Until then, publishers have to settle for traditional online advertising, but that’s not to say they won’t be charging for their content too.

Time’s iPad app sells for US$4.99 per issue, a price that has baffled some reviewers, who have pointed out that the content in the app is the same as that available free from their website.

Other news apps, like the Financial Times, are free, but use the same paywall used on its website to generate revenue, requiring readers to purchase a subscription to view more than ten articles a month.

The news industry is experimenting with several different business models regarding the new format, but the one thing that no one seems able to agree on is the format itself. The entire experience of the iPad is focussed on being ‘fun’ to use, but not every news app lives up to expectations. Many have been slammed as ugly, over priced or just plain confusing.

App developer Bob Watson, maker of MyMarkets for the iPhone, doesn’t believe that subscription news apps will succeed at the prices American publications are setting.

“Some of the prices I’ve heard thrown around for things like the New York Times are in the same ballpark as a paper subscription,” Watson said. “It feels very overpriced to pay that same amount for an electronic product.”

The problems encountered by users of these news apps just make this worse.

“If an app is poorly written, or uses non-standard and unfamiliar interface elements or gestures, people won’t enjoy using it – and the authors will see that reflected in low sales, bad reviews and, in the case of subscription apps, low renewals,” he said.

“If it were up to me, I would charge assuming that people won’t renew, and build a business model around that – in-app purchasing has been around for a while and hasn’t really taken off… In a game, people will pay for new levels, but I think that’s the only real case where people are willing to pay for content over new functions.
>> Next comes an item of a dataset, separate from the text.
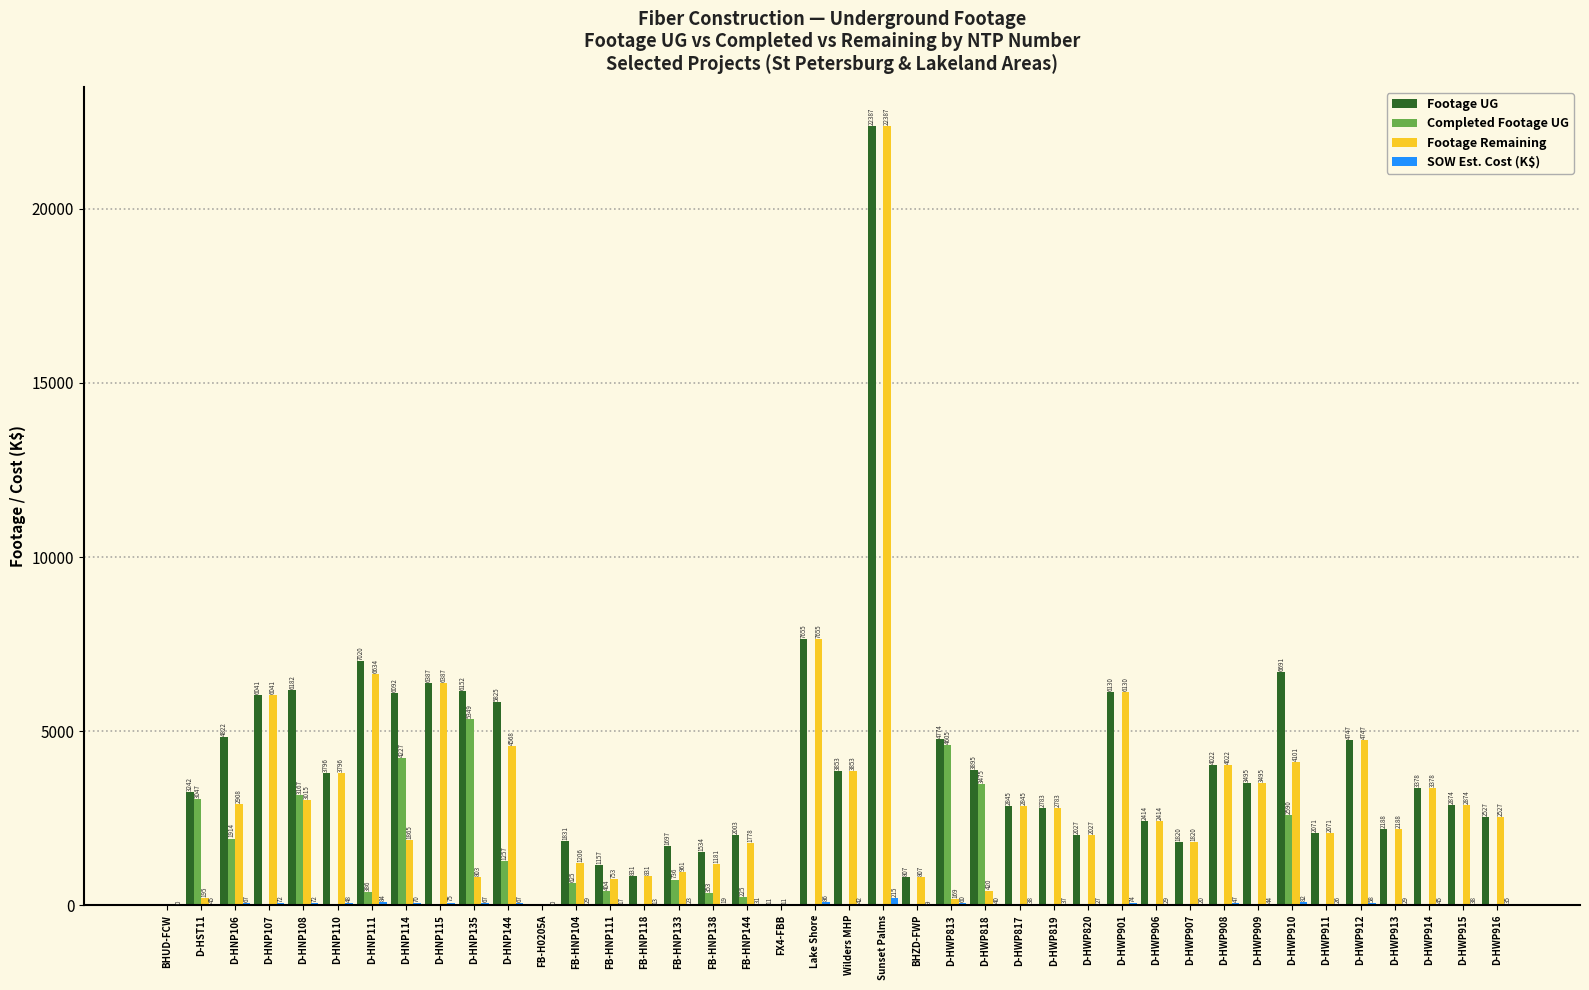

Is it true that Completed Footage UG equals 6324.9 at D-HWP813?

False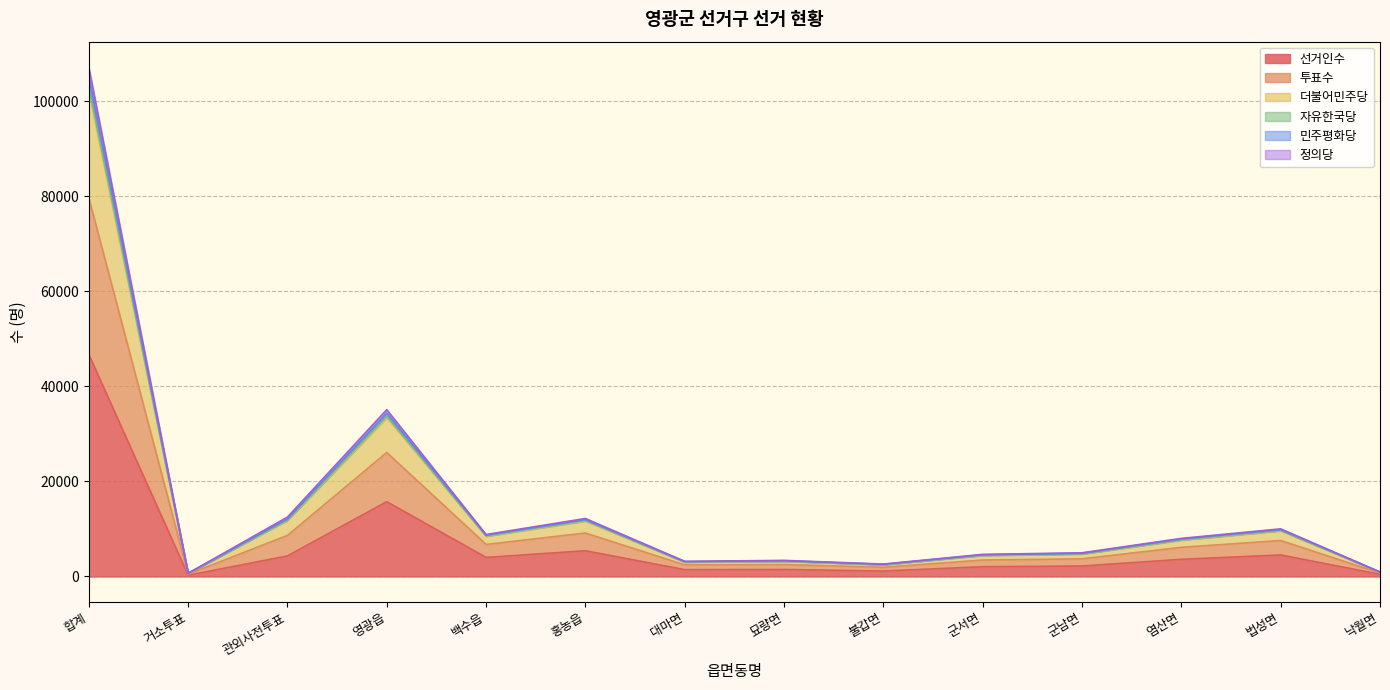

What are all the series names shown in the legend?

선거인수, 투표수, 더불어민주당, 자유한국당, 민주평화당, 정의당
For news, people are just going to use the internet.”

Despite consumer excitement over the iPad itself, news consumers just aren’t willing to pay as much for online content as they are for a physical paper.

“It seems to me that news organisations are trying to charge what they’ve always charged in order to recoup some of their losses in readership rather than charging an amount closer to what people are willing to pay,” Watson said.

UC journalism tutor Charlotte Harper, who is also the web editor at The Canberra Times, was unable to comment on the possibility of a Canberra Times app, but she’s excited about the iPad and plans to get one as soon as possible.

“I queued up from 6am to buy my iPhone the day they were first released in Australia,” Harper said. “And that was before I knew about the impact the app store would have on the way I read.”

“Apple are lending me [an iPad] for review next month and I expect I’ll buy one soon after.”

Harper is especially keen to see the iPad-specific apps for magazines, illustrated books and newspapers, but won’t pay as much as she would for the physical versions.

“I’m happy to pay for content in app form – I already do, but would expect to pay less than for print equivalents given the publisher’s costs are lower.”

Australian news giants Fairfax and News Limited are both working on iPad apps, but are keeping the details close to the chest.

Despite Murdoch’s hopes, Crikey publisher Eric Beecher thinks newspapers are doomed to ‘economic irrelevance’. Beecher sums up the issues neatly in an article on Crikey, an online-only news service.

“So the net result is a small saving in printing and trucking, no saving in retail commission and… huge declines in both circulation and advertising revenue,” he wrote.

“It just won’t – and can’t – save the economic fate of journalism.”

The steady climb in online traffic on Fairfax’s websites showed only a tiny peak when the iPhone was released, indicating the giants shouldn’t expect an increase in readership to lift their profits.

If readers won’t pay for content, and advertisers won’t pay as much for eyeballs, then online news may well be doomed.

The bottom line is that unless the news industry changes its online business model dramatically, the iPad is unlikely to be the saviour Rupert Murdoch is looking for.